Ladies and gentlemen, I’d like you to find a partner who understands you. They understand the needs, recognize them miles or minutes ahead of time, and take care of you. It’s more than sexy time or hot bodies; it’s companionship at the highest level. Back in 2002, on the dry, grassy fields of Hatch Hall, I found this fiery little Italian and claimed her as mine. No one else at Mizzou had a shot. No one else would ever get to have this Queen. I took out my sword, swung it around, and dared anyone to come near us.
The only way you overcome what’s happening in a chaotic world is by finding the right person to ride through a storm with, and I did. I didn’t get a college degree, and I got turned down by multiple writing gigs. But I found Rachel, and that’s the gift that keeps on giving.
A few years ago, at an airport in Florida, following an up-close-and-personal search by security, I was fuming like a driver on McCausland during rush hour and wanted to punch anything and everything in sight. My wife swept into the situation like a doctor, prescribing three fingers of Maker’s Mark for her husband. Like they say, the liquid worked like magic. I was calm, cool, and collected as I boarded the plane into a blissful mix of cinema and partial sleep.

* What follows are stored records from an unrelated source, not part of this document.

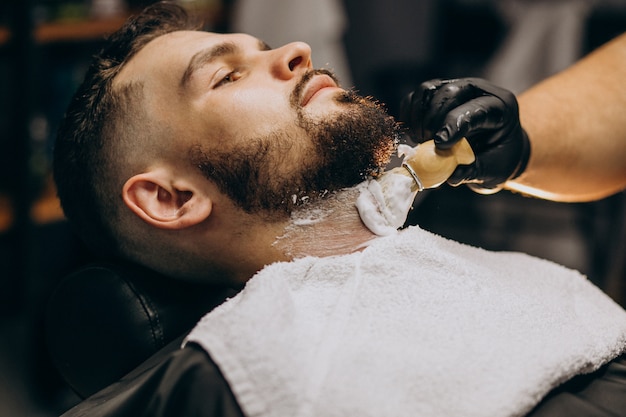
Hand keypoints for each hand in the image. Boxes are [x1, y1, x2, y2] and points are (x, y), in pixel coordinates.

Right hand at [399, 78, 529, 192]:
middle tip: (426, 144)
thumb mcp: (493, 170)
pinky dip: (408, 115)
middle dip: (432, 120)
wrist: (495, 147)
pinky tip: (413, 135)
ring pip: (427, 91)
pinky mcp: (436, 94)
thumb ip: (474, 171)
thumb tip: (452, 176)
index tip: (440, 144)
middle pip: (448, 92)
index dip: (454, 124)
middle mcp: (477, 91)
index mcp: (500, 107)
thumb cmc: (497, 158)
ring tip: (419, 140)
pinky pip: (414, 98)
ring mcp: (455, 89)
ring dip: (417, 116)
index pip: (475, 109)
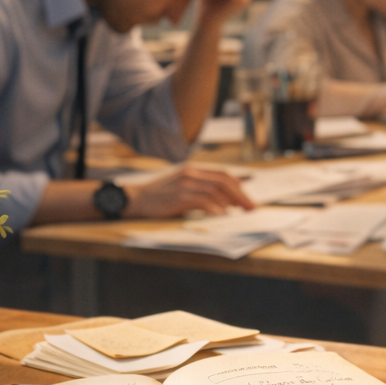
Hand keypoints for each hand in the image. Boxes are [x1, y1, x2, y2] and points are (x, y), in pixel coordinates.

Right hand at [124, 165, 254, 217]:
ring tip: (241, 211)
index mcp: (192, 171)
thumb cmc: (158, 197)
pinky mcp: (179, 197)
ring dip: (232, 202)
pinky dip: (215, 207)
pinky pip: (202, 200)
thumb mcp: (180, 187)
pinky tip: (222, 214)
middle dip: (241, 195)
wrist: (134, 199)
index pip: (222, 174)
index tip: (247, 197)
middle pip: (223, 182)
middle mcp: (191, 174)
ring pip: (216, 190)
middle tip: (251, 207)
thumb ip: (199, 189)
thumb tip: (223, 201)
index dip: (238, 185)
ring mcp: (185, 184)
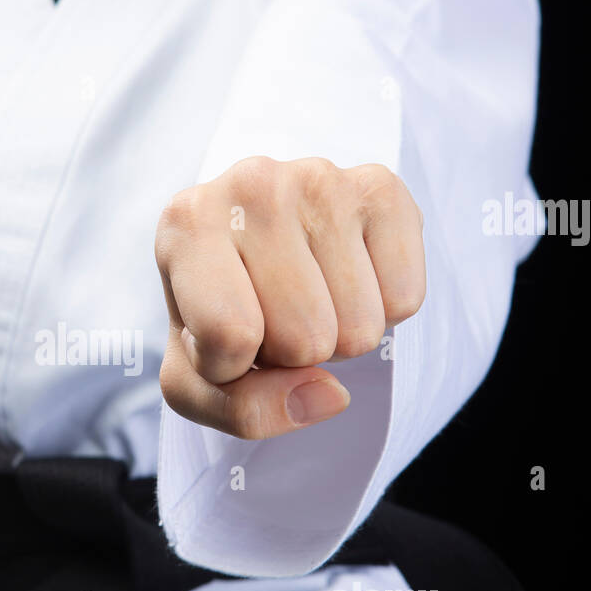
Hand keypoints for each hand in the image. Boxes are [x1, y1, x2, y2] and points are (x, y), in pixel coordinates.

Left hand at [155, 156, 424, 439]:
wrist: (263, 244)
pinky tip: (348, 277)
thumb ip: (244, 410)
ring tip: (309, 296)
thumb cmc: (220, 312)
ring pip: (359, 329)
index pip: (230, 337)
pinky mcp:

Where would we be without great women by our side? Any man who attempts to mansplain his way through an answer that gets close to “we would be fine” should be left to fend for himself at a grocery store without a list or cellphone. Any dude in a marriage or relationship knows how vital their woman is in their everyday life. Sure, my wife needs me as much as I need her, but I wouldn’t want to weigh the exact amounts going in each direction if you know what I mean.

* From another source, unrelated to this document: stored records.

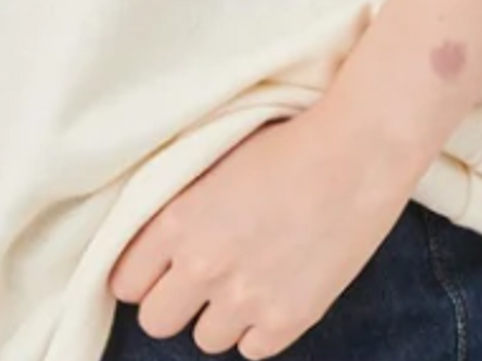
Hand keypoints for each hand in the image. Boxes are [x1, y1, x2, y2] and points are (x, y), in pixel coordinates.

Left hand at [105, 103, 415, 358]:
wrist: (356, 153)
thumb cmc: (286, 142)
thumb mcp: (212, 161)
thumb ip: (176, 207)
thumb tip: (153, 238)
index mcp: (178, 220)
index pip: (125, 282)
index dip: (140, 274)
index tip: (154, 268)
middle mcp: (204, 265)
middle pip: (156, 321)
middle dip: (171, 301)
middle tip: (195, 277)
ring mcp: (247, 298)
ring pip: (205, 340)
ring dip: (217, 314)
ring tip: (241, 279)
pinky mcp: (290, 318)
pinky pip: (252, 349)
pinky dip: (258, 328)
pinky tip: (272, 290)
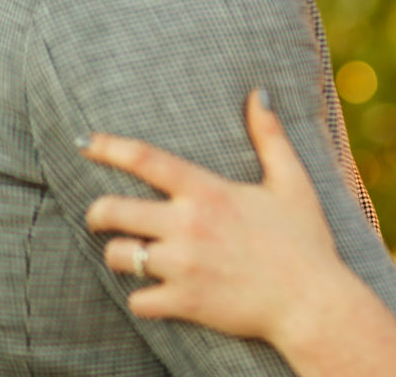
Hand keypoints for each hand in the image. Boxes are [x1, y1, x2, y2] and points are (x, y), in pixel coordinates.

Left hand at [82, 89, 341, 342]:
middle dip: (97, 212)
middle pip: (112, 210)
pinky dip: (144, 298)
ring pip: (118, 256)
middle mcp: (188, 225)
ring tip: (134, 255)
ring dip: (121, 255)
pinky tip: (157, 293)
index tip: (84, 142)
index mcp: (209, 192)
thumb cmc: (304, 239)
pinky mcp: (182, 302)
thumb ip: (270, 136)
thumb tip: (260, 93)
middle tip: (102, 217)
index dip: (108, 147)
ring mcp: (182, 266)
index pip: (146, 160)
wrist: (311, 300)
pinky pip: (137, 300)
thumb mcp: (291, 181)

As if more proof were necessary, Rachel received a big promotion at Crescent today. She is the Director of Performance and Strategy, a high-ranking executive position held by someone who has been with the company for less than two years. From the moment she passed through the old doors over at the old location, her trajectory was expected by no one more so than me. It was inevitable. Some birds don’t need a roof to tell them that they can’t fly higher.
At work or home, she is a caretaker of the highest order. Rachel is the kind of person who plays dumb in front of plumbers and contractors so she can wow them with her talents a few seconds later. She’s the kind of person who does math in her head faster than most, and fixes things that still gives nearby men a look on their faces that should be hung in an art museum. Men and women fawn over her every day, but she’s mine.
All of this to say that the goal is to find someone who understands and gets you on a complete level, but there’s a good chance they won’t be as good as Rachel. That’s fine. Sometimes, others get to chase waterfalls.